Wednesday, April 1, 2009
Some people's children...
I just had to exercise my Evil Supervisory Powers at work and kick a student out of my desk space.
I kind of feel like a jerk, but, oddly enough, I don't feel that bad about it. After all, it's my space, not some student lounge. This is not one of those campus jobs where people can just waltz behind the desk like they own it. As if there are really any jobs like that here. Every department deals with information of varying degrees of confidentiality and my department happens to have some of the most sensitive information on campus. To me, it's a given that you don't just invite yourself (or your friends) behind desks. You don't. Period. ESPECIALLY when it's in a department that deals with the type of information and students we deal with. The last thing I need is a student thinking he or she can access things behind my desk.
I've booted my own friends, who are honest and discreet and sensitive about this kind of thing, because they're not allowed. I don't understand why it's suddenly okay to invite someone to find a spot for his homework behind the desk, and then invite him to look at a picture on your computer. Because that is not okay. There is a reason we have privacy screens on our monitors. There is a reason my screen saver is password protected. There are GOOD reasons we have passwords for everything.
How do you forget that it's NOT OKAY?
And I meant it when I said, as I went down the hall to put away some (CONFIDENTIAL) files, "if he tries that the next time he comes here, I'll belt him."
Also, if you have two good hands and two good legs, don't use the handicapped access button on the doors. Not only does it cause a cold draft (with the weather we're having lately...) for a good 30 seconds, it makes you look lazy.
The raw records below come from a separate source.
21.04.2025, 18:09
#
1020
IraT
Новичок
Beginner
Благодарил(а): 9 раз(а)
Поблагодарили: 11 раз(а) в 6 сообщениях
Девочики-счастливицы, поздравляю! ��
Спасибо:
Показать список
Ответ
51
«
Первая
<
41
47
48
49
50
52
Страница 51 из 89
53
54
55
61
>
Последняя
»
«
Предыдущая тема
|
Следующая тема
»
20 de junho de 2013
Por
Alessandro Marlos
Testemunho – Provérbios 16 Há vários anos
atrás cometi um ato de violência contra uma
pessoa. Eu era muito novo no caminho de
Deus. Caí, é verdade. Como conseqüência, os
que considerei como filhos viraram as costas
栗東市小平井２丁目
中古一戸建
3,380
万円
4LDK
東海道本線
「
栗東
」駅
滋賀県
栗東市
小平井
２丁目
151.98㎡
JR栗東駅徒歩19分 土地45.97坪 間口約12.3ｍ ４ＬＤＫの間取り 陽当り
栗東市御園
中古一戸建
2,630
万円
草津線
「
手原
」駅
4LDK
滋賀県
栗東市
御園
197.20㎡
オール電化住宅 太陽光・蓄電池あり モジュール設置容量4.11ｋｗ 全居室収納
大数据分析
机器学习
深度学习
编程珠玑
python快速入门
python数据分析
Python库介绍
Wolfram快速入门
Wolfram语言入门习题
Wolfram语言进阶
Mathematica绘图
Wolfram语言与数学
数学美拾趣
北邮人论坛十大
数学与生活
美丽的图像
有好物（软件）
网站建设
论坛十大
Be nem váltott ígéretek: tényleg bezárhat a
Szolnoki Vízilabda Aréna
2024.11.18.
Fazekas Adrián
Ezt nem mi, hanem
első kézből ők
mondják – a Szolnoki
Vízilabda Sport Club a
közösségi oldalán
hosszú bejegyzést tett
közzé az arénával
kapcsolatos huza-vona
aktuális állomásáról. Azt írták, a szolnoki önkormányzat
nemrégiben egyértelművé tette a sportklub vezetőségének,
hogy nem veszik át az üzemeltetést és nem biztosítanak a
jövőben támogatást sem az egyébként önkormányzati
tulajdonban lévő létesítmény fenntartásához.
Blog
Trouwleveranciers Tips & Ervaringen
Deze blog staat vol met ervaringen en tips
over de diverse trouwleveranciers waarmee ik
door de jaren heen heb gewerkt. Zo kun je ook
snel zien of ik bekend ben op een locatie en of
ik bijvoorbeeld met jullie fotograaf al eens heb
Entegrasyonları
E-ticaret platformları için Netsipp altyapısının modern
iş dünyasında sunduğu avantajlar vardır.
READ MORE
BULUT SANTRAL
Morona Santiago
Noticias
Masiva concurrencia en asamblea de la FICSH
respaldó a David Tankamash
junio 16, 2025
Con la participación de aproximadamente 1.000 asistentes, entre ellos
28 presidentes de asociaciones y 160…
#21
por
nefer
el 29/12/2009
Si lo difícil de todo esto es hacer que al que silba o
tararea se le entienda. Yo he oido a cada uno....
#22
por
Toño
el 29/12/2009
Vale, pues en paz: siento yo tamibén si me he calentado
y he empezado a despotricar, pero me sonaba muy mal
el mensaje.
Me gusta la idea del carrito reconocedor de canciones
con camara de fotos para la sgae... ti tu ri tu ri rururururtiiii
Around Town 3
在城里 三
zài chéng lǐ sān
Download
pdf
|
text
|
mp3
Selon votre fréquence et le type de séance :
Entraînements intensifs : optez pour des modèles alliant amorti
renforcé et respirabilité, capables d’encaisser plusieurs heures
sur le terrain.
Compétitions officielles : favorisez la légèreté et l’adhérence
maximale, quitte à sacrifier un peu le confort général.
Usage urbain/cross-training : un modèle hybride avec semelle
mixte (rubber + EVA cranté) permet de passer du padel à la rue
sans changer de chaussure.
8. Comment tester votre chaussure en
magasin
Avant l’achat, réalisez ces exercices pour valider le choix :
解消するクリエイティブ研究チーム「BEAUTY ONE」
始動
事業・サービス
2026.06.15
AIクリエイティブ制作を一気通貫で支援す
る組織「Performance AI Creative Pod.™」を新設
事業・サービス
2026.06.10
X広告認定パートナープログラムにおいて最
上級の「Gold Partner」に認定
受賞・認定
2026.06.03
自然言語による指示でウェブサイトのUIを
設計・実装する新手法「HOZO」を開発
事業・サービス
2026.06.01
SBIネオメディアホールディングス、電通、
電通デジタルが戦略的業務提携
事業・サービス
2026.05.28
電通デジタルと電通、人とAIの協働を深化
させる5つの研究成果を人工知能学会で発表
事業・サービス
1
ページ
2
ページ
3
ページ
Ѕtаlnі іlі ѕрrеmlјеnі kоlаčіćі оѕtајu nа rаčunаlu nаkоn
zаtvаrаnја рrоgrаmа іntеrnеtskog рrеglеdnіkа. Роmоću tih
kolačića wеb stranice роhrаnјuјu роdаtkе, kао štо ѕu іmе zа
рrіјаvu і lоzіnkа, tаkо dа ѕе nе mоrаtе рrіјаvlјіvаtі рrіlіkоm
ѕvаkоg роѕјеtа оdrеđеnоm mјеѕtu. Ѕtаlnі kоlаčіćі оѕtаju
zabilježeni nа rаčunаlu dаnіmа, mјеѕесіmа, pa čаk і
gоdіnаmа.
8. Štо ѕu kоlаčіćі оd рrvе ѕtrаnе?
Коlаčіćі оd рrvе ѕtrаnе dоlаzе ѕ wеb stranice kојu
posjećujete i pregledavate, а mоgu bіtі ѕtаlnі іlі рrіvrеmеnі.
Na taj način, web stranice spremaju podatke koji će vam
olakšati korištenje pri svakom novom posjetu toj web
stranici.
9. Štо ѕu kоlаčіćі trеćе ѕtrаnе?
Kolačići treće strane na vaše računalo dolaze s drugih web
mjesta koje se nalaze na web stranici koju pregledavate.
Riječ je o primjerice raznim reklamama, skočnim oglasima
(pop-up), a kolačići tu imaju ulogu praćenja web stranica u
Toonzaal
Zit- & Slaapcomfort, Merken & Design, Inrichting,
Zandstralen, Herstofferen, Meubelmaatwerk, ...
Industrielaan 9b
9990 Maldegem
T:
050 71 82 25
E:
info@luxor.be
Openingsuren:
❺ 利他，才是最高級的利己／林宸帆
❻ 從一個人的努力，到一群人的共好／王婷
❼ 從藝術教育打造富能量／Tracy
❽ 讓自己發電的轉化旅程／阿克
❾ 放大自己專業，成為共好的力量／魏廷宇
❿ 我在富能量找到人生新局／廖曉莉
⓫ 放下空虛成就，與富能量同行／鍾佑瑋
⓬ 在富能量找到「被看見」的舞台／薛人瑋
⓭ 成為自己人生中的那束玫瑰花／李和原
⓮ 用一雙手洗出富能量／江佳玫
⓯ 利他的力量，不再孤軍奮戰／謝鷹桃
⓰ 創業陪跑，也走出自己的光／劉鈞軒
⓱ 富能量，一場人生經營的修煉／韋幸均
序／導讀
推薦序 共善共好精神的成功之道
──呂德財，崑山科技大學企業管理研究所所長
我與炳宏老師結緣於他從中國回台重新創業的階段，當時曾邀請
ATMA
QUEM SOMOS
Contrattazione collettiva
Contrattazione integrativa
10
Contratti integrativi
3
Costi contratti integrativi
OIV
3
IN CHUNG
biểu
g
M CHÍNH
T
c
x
Wednesday, February 11, 2009
A small list of annoyances upon which I shall elaborate later:
Ugly jewelry
Historical romance novels
I said it was short. :)
Monday, February 9, 2009
People. Really.
If I didn't have clients in wheelchairs who NEEDED to use the shorter portion of my desk, I'd stack things up along that side so you'd be forced to walk your lazy selves around to the front where I can see you.
HONESTLY. Time to get the plants out of the staff room and strategically place them on my desk. I love people-herding.
Monday, January 26, 2009
Ring shopping
Now, you do a search for me and see if you can find ANYTHING (in the United States, anyway) that meets those criteria.
I dare you.
And if you magically find something, you may earn my undying love and possibly dinner.
Monday, January 12, 2009
Too much to ask?
I honestly don't think it's too much to ask. I've managed to figure out what shoes are a good investment (granted, I have an advantage because I know an awful lot about clothes, but it's not that hard to do), I don't waste money on bad (cheap, ugly, low quality, etc, because inexpensive costume jewelry is just fine by me!) jewelry, and I care that my clothes match who I am, where I'm going, and each other. I refuse to look like I just got back from the gym or rolled out of bed unless I HAVE just done those things.
Get a grip, guys. You're adults now. Put a little effort into what you wear and how you look. I'm not asking you to look like Brad Pitt all the time, but pretend that what you wear matters, ok? Thanks.